On August 11th the SBA released additional Frequently Asked Questions specifically related to the expenses eligible for PPP loan forgiveness.  PPP loan recipients have ten months from the end of their covered period to apply for loan forgiveness with their lender.

What transportation and utility expenses are eligible for forgiveness?

Early guidance listed “transportation” as an eligible utility expense.  Some analysis of the regulations suggested that vehicle fuel and delivery costs may fall under this definition.  The Treasury Department’s definition is narrowly defined in the FAQ as “a service for the distribution of transportation refers to transportation utility fees assessed by state and local governments.”  We believe that fuel expenses will be includable in utilities but as of now that is not explicitly stated in the guidance.

The guidance does clarify that all amounts billed through an electric service provider are eligible expenses for forgiveness.

What interest expense amounts are applicable for forgiveness?

The Treasury Department has clarified that interest on unsecured loans is not eligible for forgiveness, but it is an eligible use of funds.   Interest on loans secured by either real property or personal property (equipment and vehicles) would be eligible for forgiveness.

What if the EIDL loan advance was in excess of the PPP loan amount?

The Economic Injury Disaster Loan (EIDL) was administered directly through the SBA.  This program provided for an advance of $1,000 per employee up to $10,000.  This amount was considered a grant even if no other funding was obtained by the borrower.  The Treasury Department has clarified that if a borrower’s PPP loan was less than their EIDL loan advance, the borrower will not have any PPP loan eligible for forgiveness and will have to repay their loan in accordance with the terms of the loan.

What employee benefits costs are eligible for forgiveness?

Portions of the employer health, vision and dental insurance incurred during the forgiveness covered period are eligible to be used for forgiveness, as long as the expenses are either paid during the period or by the next due date.

Retirement plan benefits paid by the employer are eligible for forgiveness if they are either paid or incurred during the covered period.

Employee benefit costs for retirement or insurance paid in advance are not eligible for forgiveness.

What payroll costs before and after the covered period are eligible for forgiveness?

For employers’ pay periods paid bi-weekly or more frequently, there is no requirement to calculate partial pay periods.  The employer can elect an “alternate covered period” to align with their regular payroll schedule.   The final payroll during the covered period does not have to be paid during the covered period to be eligible for forgiveness as long as it paid on or before the next regular payroll date.

For employers with twice monthly or monthly payrolls, they will calculate partial pay periods based on the date their loan proceeds were received and cannot elect the alternative covered period.

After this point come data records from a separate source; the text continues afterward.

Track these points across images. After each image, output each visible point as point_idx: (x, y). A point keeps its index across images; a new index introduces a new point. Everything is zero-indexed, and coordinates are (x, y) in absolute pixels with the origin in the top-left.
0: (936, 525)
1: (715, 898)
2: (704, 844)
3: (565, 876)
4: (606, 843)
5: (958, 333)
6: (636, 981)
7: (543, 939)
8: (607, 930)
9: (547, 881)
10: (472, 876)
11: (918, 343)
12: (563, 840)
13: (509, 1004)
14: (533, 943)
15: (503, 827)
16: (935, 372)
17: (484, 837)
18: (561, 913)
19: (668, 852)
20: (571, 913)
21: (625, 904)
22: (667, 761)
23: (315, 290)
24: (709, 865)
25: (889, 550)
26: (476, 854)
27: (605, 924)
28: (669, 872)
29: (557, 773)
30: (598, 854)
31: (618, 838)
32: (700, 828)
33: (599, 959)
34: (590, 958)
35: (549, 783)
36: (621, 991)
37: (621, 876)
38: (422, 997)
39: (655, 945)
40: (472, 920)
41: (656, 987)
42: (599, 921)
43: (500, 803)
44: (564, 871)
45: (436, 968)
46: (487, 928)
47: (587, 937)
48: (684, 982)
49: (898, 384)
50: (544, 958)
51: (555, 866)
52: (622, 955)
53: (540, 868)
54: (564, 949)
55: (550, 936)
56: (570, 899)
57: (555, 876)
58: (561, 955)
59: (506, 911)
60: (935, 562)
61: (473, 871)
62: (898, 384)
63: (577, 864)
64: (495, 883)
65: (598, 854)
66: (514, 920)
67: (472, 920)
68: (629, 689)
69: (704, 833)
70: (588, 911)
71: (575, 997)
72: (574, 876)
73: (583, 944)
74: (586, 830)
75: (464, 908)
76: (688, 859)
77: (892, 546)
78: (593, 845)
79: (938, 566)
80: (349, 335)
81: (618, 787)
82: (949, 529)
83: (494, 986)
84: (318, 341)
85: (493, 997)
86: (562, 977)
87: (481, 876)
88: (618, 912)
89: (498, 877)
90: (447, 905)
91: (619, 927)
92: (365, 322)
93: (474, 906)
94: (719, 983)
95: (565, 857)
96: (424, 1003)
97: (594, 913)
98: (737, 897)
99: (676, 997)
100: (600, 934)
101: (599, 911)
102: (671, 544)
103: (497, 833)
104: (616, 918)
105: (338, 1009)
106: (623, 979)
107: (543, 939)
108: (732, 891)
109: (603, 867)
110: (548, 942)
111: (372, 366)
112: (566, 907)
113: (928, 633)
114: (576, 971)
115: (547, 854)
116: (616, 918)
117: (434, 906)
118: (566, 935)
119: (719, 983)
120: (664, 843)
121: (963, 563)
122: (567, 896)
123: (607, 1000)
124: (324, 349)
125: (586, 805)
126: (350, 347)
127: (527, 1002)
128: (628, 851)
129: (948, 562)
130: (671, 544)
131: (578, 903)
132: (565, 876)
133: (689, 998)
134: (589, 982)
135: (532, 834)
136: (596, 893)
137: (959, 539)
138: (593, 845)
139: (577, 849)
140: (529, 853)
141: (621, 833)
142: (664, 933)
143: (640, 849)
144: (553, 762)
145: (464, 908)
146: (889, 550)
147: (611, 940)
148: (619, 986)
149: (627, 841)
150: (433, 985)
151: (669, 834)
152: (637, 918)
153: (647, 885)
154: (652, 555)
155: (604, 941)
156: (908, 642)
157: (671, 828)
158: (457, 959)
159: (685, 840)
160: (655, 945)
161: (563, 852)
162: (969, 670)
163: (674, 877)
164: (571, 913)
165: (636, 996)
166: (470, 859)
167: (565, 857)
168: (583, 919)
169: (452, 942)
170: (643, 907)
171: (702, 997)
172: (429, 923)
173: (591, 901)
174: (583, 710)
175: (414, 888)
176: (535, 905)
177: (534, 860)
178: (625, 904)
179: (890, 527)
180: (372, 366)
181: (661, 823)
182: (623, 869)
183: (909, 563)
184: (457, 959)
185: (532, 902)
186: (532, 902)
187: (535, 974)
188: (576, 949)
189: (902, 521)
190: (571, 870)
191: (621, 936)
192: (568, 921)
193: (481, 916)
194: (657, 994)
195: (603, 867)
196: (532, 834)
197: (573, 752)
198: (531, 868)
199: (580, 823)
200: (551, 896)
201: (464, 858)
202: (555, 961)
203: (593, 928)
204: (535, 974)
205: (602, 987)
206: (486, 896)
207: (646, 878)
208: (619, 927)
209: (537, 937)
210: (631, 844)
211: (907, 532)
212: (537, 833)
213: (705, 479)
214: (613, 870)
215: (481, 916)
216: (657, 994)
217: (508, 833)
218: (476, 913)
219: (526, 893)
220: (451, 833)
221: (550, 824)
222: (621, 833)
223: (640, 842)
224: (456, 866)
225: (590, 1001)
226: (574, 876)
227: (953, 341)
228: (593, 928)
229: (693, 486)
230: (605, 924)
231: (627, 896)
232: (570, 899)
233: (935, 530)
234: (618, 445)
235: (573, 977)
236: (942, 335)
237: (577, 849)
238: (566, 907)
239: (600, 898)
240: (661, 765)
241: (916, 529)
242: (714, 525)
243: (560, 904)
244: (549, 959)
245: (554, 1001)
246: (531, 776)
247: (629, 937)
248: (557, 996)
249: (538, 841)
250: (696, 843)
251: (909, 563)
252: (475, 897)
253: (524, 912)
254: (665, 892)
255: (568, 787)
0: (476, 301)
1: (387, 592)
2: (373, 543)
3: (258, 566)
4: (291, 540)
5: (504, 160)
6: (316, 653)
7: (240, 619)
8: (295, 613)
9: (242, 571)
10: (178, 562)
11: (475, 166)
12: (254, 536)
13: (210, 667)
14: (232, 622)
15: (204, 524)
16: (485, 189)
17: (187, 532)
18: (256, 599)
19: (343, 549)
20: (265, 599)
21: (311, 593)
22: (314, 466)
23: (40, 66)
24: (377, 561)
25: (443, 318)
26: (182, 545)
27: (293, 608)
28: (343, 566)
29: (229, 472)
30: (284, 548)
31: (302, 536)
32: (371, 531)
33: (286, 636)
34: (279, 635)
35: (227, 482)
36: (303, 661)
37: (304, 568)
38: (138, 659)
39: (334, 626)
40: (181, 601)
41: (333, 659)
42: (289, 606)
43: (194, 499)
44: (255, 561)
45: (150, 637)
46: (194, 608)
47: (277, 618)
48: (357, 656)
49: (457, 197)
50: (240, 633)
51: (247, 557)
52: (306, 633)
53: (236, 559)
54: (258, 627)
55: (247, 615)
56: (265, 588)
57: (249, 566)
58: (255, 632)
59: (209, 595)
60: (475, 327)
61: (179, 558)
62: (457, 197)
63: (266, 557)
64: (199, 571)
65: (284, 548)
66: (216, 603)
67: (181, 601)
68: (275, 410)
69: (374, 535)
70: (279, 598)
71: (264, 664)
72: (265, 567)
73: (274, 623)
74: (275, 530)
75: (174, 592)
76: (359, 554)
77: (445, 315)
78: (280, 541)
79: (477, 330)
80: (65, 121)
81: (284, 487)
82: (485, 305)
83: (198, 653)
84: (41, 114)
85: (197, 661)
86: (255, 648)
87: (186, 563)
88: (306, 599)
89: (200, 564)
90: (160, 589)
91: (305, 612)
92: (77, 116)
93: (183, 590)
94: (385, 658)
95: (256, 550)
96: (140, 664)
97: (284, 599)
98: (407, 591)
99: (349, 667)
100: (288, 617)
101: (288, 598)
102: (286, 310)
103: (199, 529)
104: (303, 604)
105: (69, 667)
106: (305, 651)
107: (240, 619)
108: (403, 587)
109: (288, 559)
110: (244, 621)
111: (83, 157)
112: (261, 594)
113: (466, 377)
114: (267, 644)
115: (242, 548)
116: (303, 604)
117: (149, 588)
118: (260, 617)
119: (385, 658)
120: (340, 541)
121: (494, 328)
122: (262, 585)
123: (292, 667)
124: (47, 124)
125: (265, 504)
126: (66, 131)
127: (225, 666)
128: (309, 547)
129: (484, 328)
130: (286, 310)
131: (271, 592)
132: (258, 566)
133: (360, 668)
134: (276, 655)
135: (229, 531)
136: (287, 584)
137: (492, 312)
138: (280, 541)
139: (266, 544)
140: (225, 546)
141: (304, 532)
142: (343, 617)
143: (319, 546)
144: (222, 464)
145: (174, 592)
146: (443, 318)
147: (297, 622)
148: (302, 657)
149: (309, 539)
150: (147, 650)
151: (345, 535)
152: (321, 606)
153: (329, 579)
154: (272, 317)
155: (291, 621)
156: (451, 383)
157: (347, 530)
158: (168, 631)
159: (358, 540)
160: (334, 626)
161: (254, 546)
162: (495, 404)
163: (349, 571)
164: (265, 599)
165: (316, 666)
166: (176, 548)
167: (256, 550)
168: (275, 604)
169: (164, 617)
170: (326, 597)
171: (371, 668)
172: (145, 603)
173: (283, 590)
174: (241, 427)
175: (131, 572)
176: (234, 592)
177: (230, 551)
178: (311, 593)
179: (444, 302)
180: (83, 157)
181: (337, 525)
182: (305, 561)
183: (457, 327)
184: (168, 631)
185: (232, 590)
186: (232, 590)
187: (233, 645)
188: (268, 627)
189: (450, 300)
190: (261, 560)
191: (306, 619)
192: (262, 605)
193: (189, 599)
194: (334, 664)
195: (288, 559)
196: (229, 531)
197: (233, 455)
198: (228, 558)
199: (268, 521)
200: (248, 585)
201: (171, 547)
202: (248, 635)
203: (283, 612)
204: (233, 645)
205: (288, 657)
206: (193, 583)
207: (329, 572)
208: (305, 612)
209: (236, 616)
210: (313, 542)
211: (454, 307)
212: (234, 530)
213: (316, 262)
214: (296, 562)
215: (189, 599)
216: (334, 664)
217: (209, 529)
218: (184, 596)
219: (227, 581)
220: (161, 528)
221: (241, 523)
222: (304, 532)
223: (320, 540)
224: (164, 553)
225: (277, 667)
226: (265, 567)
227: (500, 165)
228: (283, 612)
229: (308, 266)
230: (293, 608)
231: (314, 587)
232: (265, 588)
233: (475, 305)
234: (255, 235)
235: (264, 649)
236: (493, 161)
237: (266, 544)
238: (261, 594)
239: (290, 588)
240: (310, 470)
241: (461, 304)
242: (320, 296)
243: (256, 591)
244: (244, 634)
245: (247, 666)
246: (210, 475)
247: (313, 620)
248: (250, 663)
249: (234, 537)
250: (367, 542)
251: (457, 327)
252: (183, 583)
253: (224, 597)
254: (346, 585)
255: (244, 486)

How is owner compensation calculated?

Owner compensation is calculated based on the type of entity and will vary between organizations.  For additional assistance and guidance on how to calculate the eligible owner compensation for your organization, please see the FAQs Loan Forgiveness Payroll Costs – Questions Eight or contact your Mitchell Wiggins representative with your specific questions.

How does the reduction in salaries impact loan forgiveness? 

An employer can reduce an employee’s wages and salary by up to 25% without impacting forgiveness.  This reduction only applies to wages or base salary and does not factor in overtime, tips or other bonus compensation.  If an employer reduces an employee’s salary by more than 25%, that reduction in salaries must be applied across the entire covered period.   There are certain safe harbors to allow employers to restore wages by December 31, 2020.  For employer’s that had to reduce employees’ wages by more than 25%, a consideration of delaying the forgiveness application should be made to determine if wages can be restored and the safe harbor can be applied.

How does the reduction in Full Time Equivalents impact loan forgiveness?

This topic was not addressed in these FAQs.  We anticipate additional guidance will be released related to full time equivalents in a future update from the Treasury Department.

Are the expenses used for forgiveness tax deductible?

These FAQs did not address the tax deductibility of expenses used for forgiveness.  In Notice 2020-32, the IRS stated that expenses used for forgiveness of PPP loans would not be deductible.   Multiple congressional members have stated that the intent was for the forgiven expenses to also be deductible and the IRS notice was contradictory to that intent.  Although there are bills currently in both the Senate and the House to address this issue, there has been no final legislative action as to the deductibility of PPP loan forgiveness expenses.